President Donald Trump's administration has imposed the oil blockade on the Cuban government as Washington presses for regime change, making life harder for people already enduring food shortages and frequent blackouts.

Cuba's communist authorities acknowledged that talks were underway with the United States amid the intense pressure from Mr Trump, who said this month that Cuba was next on his agenda after Iran, predicting that the communist-run island was "gonna fall pretty soon".

Over the weekend Cuba's president made a rare admission that people enduring food shortages and blackouts in his country were unhappy but he condemned violence after an attack on a Communist Party office.
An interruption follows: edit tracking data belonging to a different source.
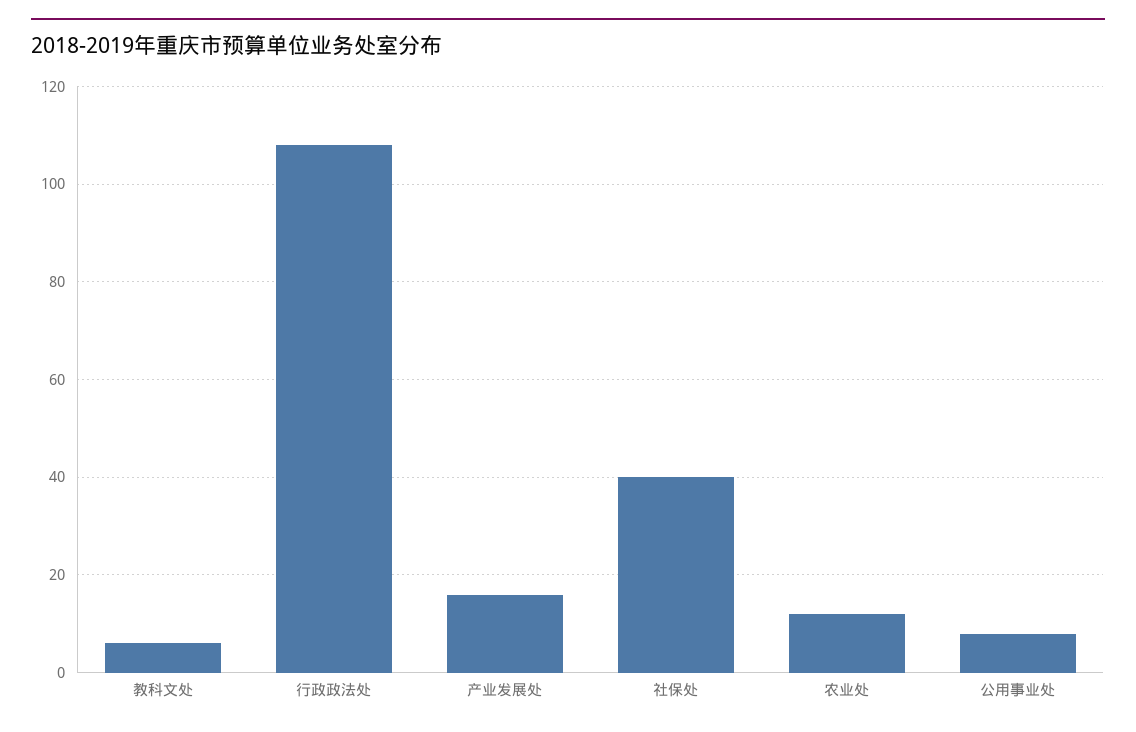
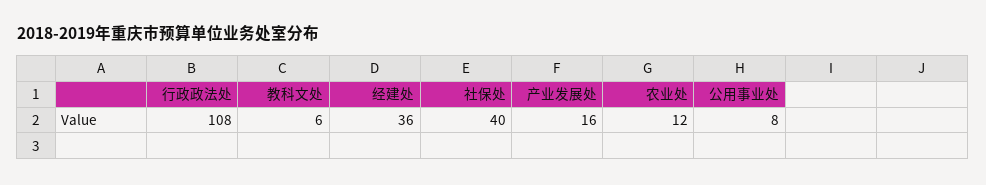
经建处: none -> 36

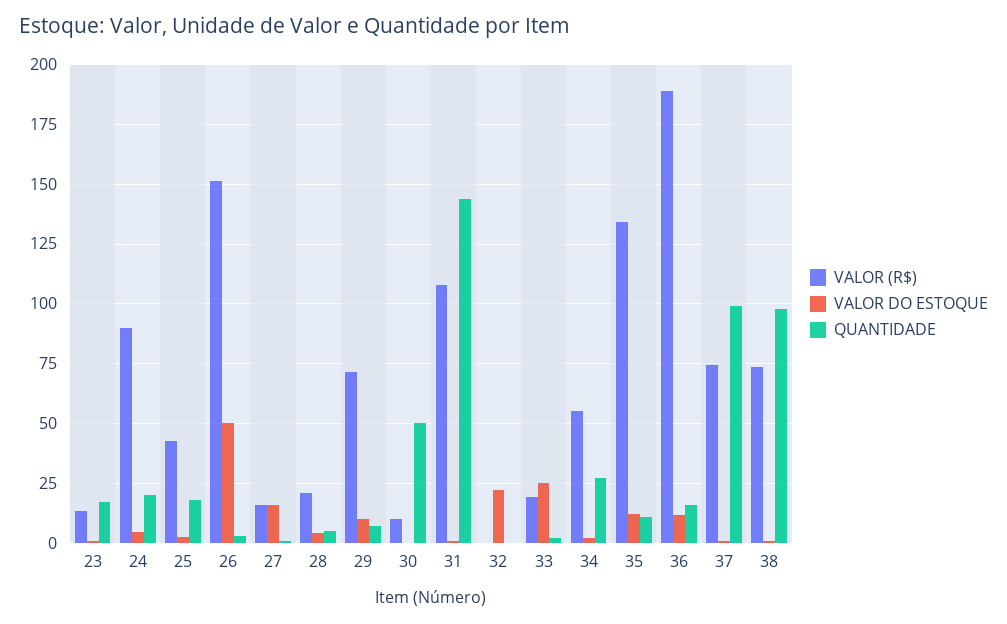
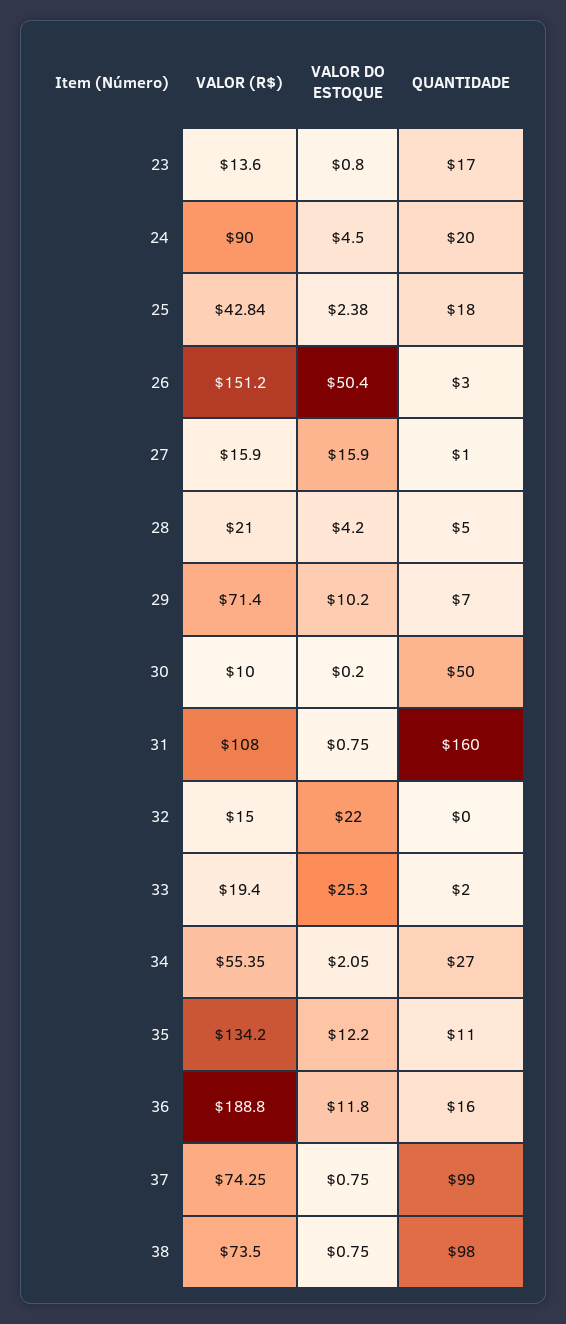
QUANTIDADE, 31: 145 -> 160
VALOR (R$), 32: 0 -> 15

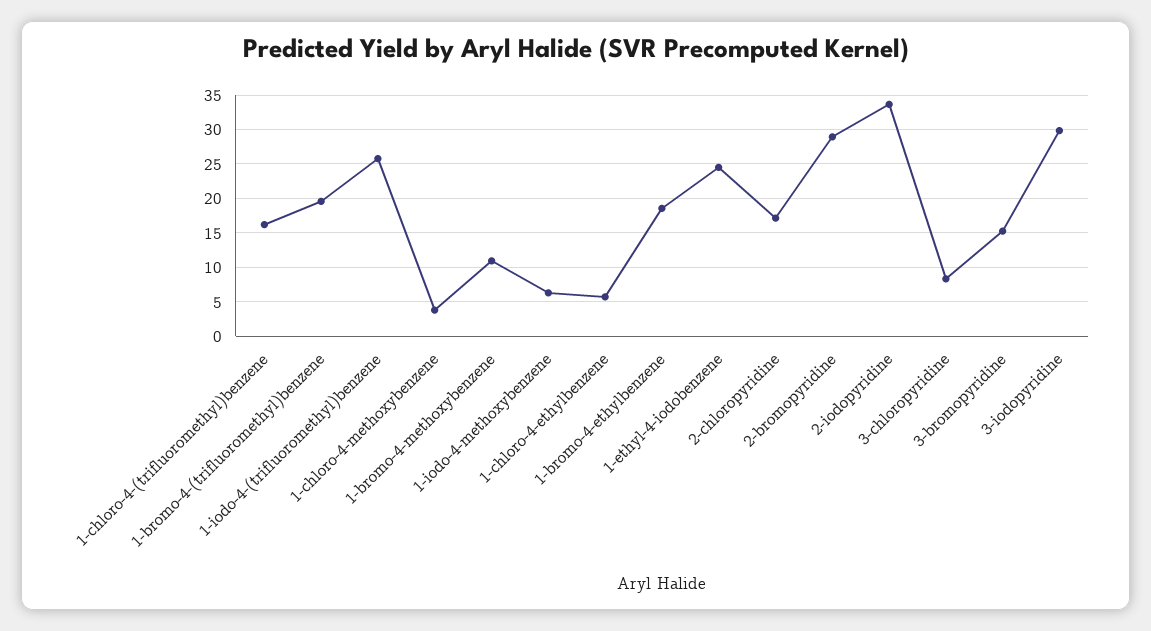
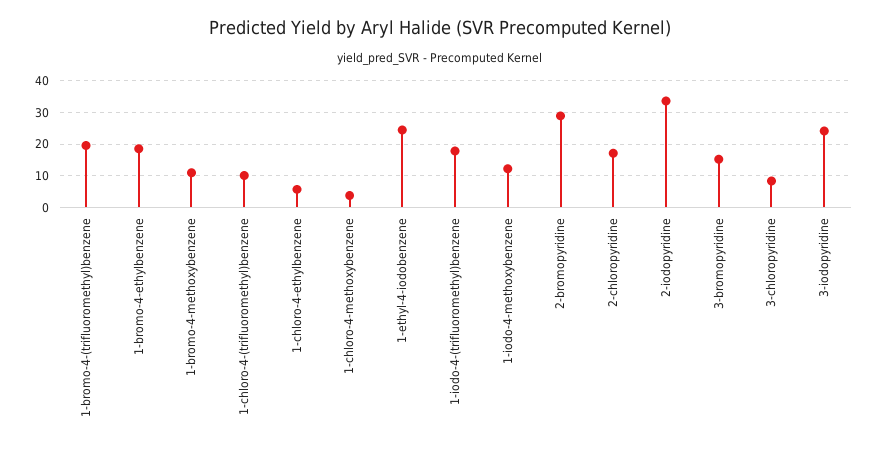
1-chloro-4-(trifluoromethyl)benzene: 16 -> 10
1-iodo-4-(trifluoromethyl)benzene: 26 -> 18
1-iodo-4-methoxybenzene: 6 -> 12
3-iodopyridine: 30 -> 24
"One can understand the discontent our people feel because of the prolonged blackouts," President Miguel Diaz-Canel wrote on X.

"What will never be comprehensible, justified or admitted is violence," he said after the ransacking of a party office in the town of Moron.

Earlier the Cuban government said that Cubans living abroad will now be allowed to invest and own businesses on the island, unveiling a key reform as the economy struggles under the intense US pressure.

"Cuba is open to having a fluid commercial relationship with US companies" and "also with Cubans residing in the United States and their descendants," Oscar Perez-Oliva, who is foreign trade minister and also deputy prime minister, told NBC News.

The broadcaster said Mr Perez-Oliva will announce the reform to the nation this evening.

Miami has a large community of Cubans who fled after the revolution that brought Fidel Castro to power in 1959 or in subsequent years as hardship dug in on the communist island. These Miami Cubans tend to be virulently anti-regime.